Lake Counting
Time Limit: 1000MS Memory Limit: 65536K
Total Submissions: 38083 Accepted: 18919
Description
Due to recent rains, water has pooled in various places in Farmer John's field, which is represented by a rectangle of N x M (1 <= N <= 100; 1 <= M <= 100) squares. Each square contains either water ('W') or dry land ('.'). Farmer John would like to figure out how many ponds have formed in his field. A pond is a connected set of squares with water in them, where a square is considered adjacent to all eight of its neighbors.
Given a diagram of Farmer John's field, determine how many ponds he has.
Input
* Line 1: Two space-separated integers: N and M
* Lines 2..N+1: M characters per line representing one row of Farmer John's field.
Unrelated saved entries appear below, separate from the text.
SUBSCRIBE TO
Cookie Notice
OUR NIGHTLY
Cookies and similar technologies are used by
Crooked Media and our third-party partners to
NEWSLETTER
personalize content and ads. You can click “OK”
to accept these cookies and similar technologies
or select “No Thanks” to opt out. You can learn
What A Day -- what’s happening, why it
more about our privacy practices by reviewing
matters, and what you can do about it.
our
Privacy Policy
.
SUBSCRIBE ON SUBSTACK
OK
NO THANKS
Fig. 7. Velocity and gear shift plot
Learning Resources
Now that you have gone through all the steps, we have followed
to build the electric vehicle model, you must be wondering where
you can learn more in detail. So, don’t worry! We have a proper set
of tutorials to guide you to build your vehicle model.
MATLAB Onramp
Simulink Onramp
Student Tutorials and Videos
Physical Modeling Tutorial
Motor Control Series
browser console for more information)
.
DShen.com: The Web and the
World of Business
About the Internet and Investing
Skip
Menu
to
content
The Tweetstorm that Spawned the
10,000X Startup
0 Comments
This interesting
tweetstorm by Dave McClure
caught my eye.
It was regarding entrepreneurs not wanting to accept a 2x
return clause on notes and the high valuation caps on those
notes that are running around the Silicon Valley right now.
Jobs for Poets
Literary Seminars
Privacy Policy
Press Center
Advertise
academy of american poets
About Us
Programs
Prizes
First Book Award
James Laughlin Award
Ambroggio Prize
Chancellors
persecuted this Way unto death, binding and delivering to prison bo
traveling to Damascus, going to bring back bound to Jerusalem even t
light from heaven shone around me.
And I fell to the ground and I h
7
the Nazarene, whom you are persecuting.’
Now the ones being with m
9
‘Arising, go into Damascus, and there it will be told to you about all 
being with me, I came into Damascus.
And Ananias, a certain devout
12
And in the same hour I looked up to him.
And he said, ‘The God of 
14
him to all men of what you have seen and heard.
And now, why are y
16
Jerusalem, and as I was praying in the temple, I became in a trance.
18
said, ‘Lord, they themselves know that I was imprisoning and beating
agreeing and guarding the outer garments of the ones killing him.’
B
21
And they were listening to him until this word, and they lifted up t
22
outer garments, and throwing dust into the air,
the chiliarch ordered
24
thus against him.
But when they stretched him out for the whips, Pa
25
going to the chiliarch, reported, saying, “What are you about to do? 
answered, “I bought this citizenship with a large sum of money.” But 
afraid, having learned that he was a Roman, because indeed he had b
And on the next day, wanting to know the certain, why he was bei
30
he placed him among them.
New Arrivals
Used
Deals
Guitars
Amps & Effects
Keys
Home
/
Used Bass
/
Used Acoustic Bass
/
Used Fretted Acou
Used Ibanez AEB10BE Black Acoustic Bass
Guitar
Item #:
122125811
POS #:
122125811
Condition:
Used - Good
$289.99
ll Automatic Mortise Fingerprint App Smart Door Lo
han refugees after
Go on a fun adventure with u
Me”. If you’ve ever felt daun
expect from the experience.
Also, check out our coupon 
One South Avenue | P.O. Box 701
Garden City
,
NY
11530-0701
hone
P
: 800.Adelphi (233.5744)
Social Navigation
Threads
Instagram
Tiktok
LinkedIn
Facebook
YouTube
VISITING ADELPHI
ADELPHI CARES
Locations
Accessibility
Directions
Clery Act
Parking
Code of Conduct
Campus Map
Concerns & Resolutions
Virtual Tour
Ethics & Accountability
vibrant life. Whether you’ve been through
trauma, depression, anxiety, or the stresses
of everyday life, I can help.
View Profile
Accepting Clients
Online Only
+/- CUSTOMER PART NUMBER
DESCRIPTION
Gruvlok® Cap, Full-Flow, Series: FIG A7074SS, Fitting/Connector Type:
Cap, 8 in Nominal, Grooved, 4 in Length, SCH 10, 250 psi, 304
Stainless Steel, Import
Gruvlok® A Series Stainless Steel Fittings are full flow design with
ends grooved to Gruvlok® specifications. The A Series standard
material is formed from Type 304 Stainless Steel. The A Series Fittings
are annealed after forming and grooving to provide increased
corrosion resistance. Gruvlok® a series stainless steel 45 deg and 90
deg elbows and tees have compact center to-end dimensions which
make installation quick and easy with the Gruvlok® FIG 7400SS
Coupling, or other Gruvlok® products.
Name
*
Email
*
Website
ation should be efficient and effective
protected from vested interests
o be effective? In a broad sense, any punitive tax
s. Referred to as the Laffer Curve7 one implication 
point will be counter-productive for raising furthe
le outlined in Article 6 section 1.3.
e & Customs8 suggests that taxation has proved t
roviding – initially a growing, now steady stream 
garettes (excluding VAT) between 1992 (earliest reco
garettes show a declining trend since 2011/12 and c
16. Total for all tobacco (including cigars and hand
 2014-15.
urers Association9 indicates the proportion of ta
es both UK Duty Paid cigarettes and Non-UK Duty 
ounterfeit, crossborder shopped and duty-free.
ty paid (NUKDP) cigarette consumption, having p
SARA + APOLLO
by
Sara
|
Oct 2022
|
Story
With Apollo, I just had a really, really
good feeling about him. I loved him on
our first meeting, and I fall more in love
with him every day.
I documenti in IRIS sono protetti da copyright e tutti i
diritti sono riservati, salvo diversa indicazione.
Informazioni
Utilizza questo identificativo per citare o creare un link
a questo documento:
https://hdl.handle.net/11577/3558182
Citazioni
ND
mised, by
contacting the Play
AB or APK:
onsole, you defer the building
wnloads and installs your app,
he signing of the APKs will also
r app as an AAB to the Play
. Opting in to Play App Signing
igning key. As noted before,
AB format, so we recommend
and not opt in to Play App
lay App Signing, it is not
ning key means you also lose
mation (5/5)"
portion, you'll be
Each character is either 'W' or '.'. The characters do not have spaces between them.
Output
* Line 1: The number of ponds in Farmer John's field.
Sample Input
10 12
W........WW.
.WWW.....WWW
....WW...WW.
.........WW.
.........W..
..W......W..
.W.W.....WW.
W.W.W.....W.
.W.W......W.
..W.......W.
Sample Output
3
Hint
OUTPUT DETAILS:
There are three ponds: one in the upper left, one in the lower left,and one along the right side.
Source
USACO 2004 November联通块,强迫自己用一用bfs。
//Writer:GhostCai && His Yellow Duck
#include<iostream>
#include<queue>
#include<cstdio>
#define MAXN 200
using namespace std;
int m,n;
char a[MAXN][MAXN];
int ans;
bool vis[MAXN][MAXN];
int dx[8]={0,1,1,1,0,-1,-1,-1};
int dy[8]={1,1,0,-1,-1,-1,0,1};
struct point{
int x,y;
}node,r;
void bfs(int x,int y){
queue<point> Q;
node.x = x;
node.y = y;
Q.push(node);
while(!Q.empty() ){
r=Q.front() ;
Q.pop() ;
for(int i=0;i<=7;i++){
int nx=r.x+dx[i],ny=r.y+dy[i];
if(nx<1||nx>m||ny<1||ny>n) continue;
if(!vis[nx][ny]&&a[nx][ny]=='W'){
vis[nx][ny]=1;
a[nx][ny]='.';
node.x = nx;
node.y = ny;
Q.push(node);
}
}
}
}
int main(){
cin>>m>>n;
int i,j;
for(i=1;i<=m;i++){
scanf("%s",a[i]+1);
}
for(i=1;i<=m;i++){
for(j=1;j<=n;j++){
if(!vis[i][j]&&a[i][j]=='W'){
a[i][j]='.';
bfs(i,j);
ans++;
}
}
}
cout<<ans<<endl;
return 0;
}